**Document passage:**
-------------------------
By guest authors Irina Patterson and Candice Arnold
I am talking to Bruce Wright and Molly Gilbert, both of whom are with the University of Arizona Office of University Research Parks (OURP).
Bruce Wright is associate vice president of OURP. He directs the office and serves as the CEO of the University of Arizona (U of A) Science and Technology Park and Arizona Bioscience Park. He is also president of both the Arizona Center for Innovation (AzCI) and the Campus Research Corporation (CRC).
Molly Gilbert is deputy director of OURP. She leads strategic initiatives there and serves as project manager for the Arizona Bioscience Park.
Our conversation is primarily focused on the Arizona Center for Innovation, the university’s technology business incubator.
Irina: Hi Bruce, I see you are the president of the Arizona Center for Innovation.
Bruce: Yes. It’s a nonprofit incubator located at the Arizona University Science and Technology Park.
Irina: Since you are the president of the incubator, let’s just talk a little bit about your background and how you arrived at this point in your life.
Ho: Sure. I grew up in California, did my undergraduate work at Willamette University in Salem, Oregon. I came down to Tucson, University of Arizona, to do my graduate work.
My education was in political science and political economics. My first job was with the city of Tucson as a management analyst. After that, I went to work for Representative Morris Udall, who was a congressman from this area, and served as his chief of staff for about six years. I did that in Washington, D.C.
I came back to Tucson and started a consulting company, and then was asked by the University of Arizona to take a job as the director of community and public service at the university. I’ve been with the university ever since, almost 25 years, in a variety of capacities, but mostly focused on economic development and technology innovation and commercialization.
Irina: When did you become the president of the Arizona Center for Innovation?
Bruce: I served as one of its founders. We began in 2003. I’ve served in that capacity ever since. I serve as the CEO of the incubator.
Irina: Where is the incubator located?
Bruce: It’s located at the University of Arizona Science and Technology Park. The park, which is very large, is located in the southeastern part of Tucson.
Irina: And you said it’s a nonprofit organization, right?
Bruce: Yes it is. The park is owned by the University of Arizona, but it’s operated by a nonprofit 501(c)3 corporation.
Irina: Does this incubator have any particular industry preference?
Bruce: We focus on technology companies. We’re particularly focused on four areas: life and biosciences is one area, optics and photonics, defense and border security, and renewable energy with a special focus on solar energy.
Irina: How about software companies?
Bruce: We have had companies that have come into the incubator with software. It’s not our primary focus, but we certainly are willing to bring software and IT startups into the incubator. We have company right now called HealthFlash Card, which is a software company.
Irina: What do they do?
Molly: What they’ve developed is a program that allows you to put all of your medical records onto a USB drive. So, as you go and visit the doctor, you go to the hospital, you have all of your medical records with you, in person. You can have them updated at the time.
Irina: At what stage of their development would you suggest companies get involved with your incubator?
Bruce: We have a philosophy of trying to capture the company when it’s just in the mind of the inventor. We try to reach out and work with our university faculty and students with entrepreneurs and inventors here in the region. The earlier that we can make contact with them and start our discussions and offer our assistance, the better.
The way our program works is we have a multi-phase program. The first is called Startup, where we start talking to the inventors or the founders and provide them with a series of workshops, training sessions, and discussions to determine whether it makes sense for them to take their companies forward.
The next step is called Mentored Launch, where we then pair them up with experienced entrepreneurs or mentors who can help them start to put their business plans together.
The third phase is called Commercial Reality where we actually bring them into the incubator physically, in residence, and work with them in developing their companiestheir products and securing investments or investors.
-------------------------
Data excerpts
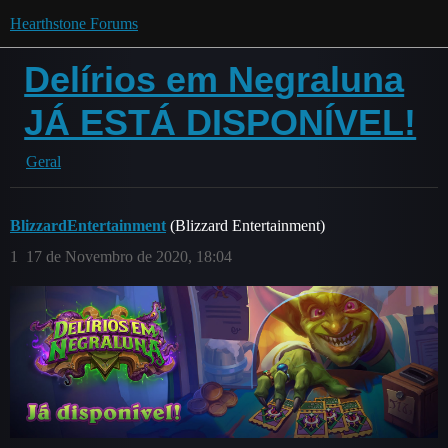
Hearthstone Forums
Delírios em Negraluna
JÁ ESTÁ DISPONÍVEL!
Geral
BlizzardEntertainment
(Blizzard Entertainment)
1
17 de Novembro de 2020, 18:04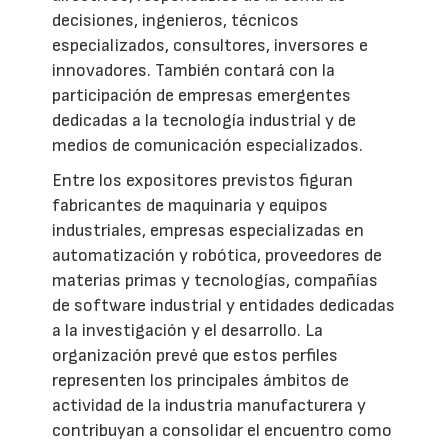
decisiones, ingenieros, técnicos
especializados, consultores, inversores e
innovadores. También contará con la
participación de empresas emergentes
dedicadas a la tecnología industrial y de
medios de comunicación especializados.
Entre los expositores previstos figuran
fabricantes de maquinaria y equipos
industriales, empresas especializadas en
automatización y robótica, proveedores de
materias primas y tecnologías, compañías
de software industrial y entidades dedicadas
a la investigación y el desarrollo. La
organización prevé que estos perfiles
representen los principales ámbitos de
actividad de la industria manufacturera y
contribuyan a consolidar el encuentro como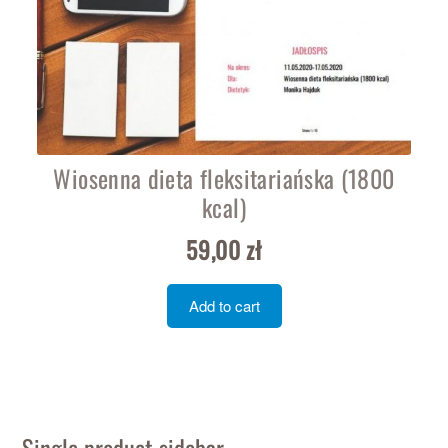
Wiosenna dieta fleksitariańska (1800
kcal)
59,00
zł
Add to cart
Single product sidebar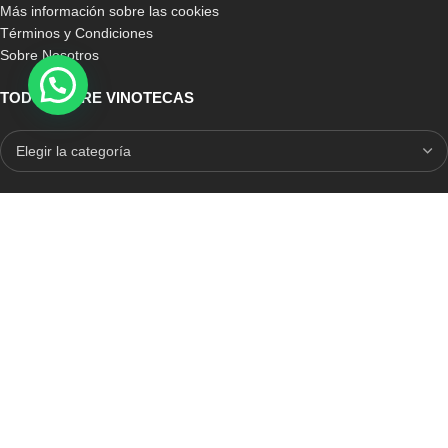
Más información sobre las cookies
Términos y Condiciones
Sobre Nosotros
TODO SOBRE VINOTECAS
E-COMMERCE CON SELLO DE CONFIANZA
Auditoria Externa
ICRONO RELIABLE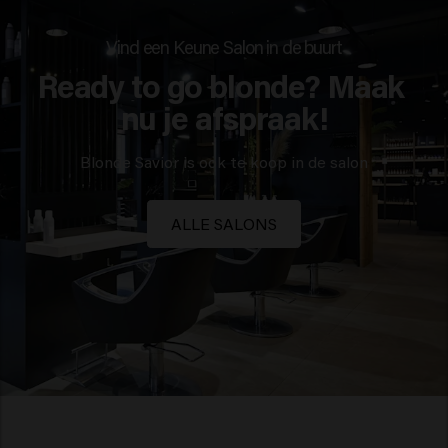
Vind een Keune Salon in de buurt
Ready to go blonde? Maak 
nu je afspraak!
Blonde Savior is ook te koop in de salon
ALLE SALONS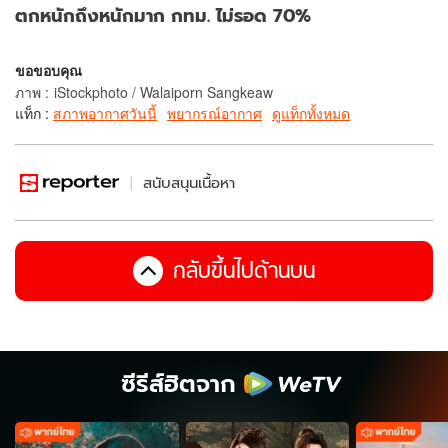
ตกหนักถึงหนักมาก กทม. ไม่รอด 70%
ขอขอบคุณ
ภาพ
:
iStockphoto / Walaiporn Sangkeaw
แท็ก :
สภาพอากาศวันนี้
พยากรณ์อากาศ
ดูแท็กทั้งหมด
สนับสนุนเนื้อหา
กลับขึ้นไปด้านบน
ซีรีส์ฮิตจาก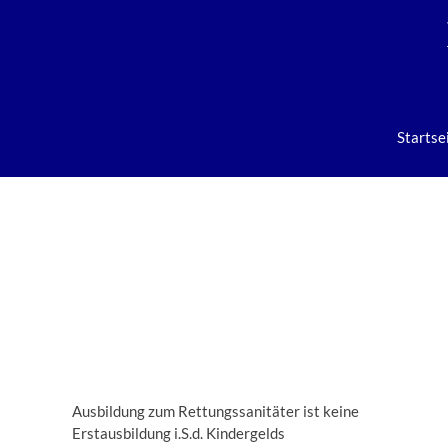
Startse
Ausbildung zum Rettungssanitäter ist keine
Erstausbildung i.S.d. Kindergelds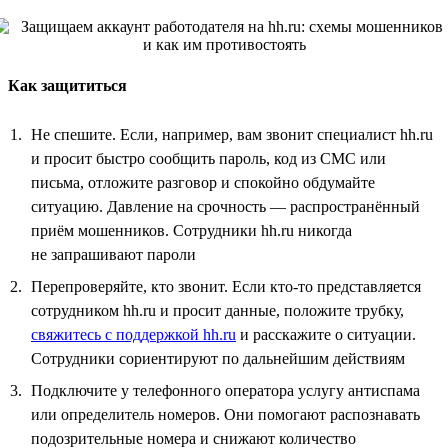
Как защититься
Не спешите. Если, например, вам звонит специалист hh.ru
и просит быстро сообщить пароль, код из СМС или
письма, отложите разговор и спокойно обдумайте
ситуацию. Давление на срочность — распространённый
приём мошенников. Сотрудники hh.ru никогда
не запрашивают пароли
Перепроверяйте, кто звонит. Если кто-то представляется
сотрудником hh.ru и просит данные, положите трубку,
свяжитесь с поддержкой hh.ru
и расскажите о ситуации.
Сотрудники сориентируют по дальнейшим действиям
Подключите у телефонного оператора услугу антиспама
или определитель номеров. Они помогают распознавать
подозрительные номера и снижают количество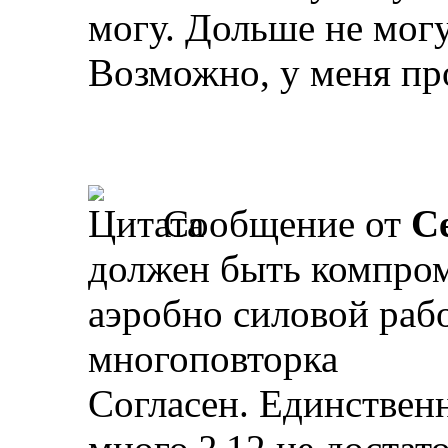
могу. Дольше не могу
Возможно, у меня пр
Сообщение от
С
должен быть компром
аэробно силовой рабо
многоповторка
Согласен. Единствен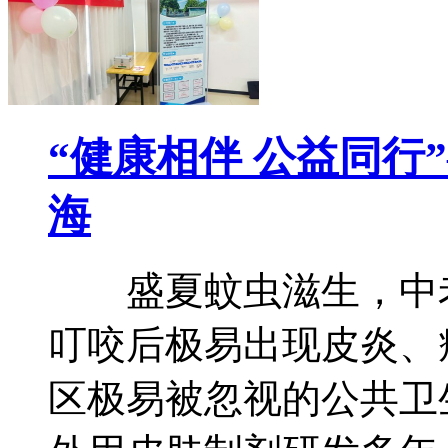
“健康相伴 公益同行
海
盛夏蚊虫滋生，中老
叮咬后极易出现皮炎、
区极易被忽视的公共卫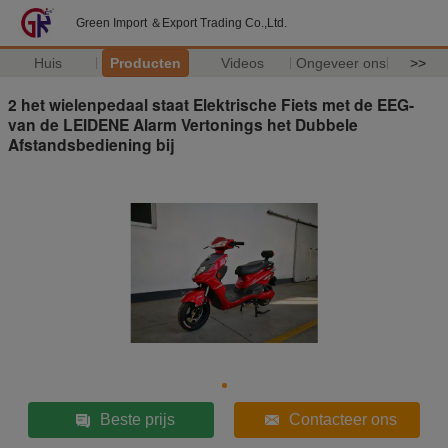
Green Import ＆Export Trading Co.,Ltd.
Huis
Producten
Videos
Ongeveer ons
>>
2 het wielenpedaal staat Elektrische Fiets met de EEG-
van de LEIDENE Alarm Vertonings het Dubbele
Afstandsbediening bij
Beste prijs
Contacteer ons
-------------------------
**Assignment 1:** According to the interview, in what year did the Arizona Center for Innovation begin?
**Assignment 2:** Reproduce the part of the interview that begins at the words "Ho: Sure. I" and stops after "my graduate work.".

**Expected output 1:** It began in 2003.

**Expected output 2:**
Ho: Sure. I grew up in California, did my undergraduate work at Willamette University in Salem, Oregon. I came down to Tucson, University of Arizona, to do my graduate work.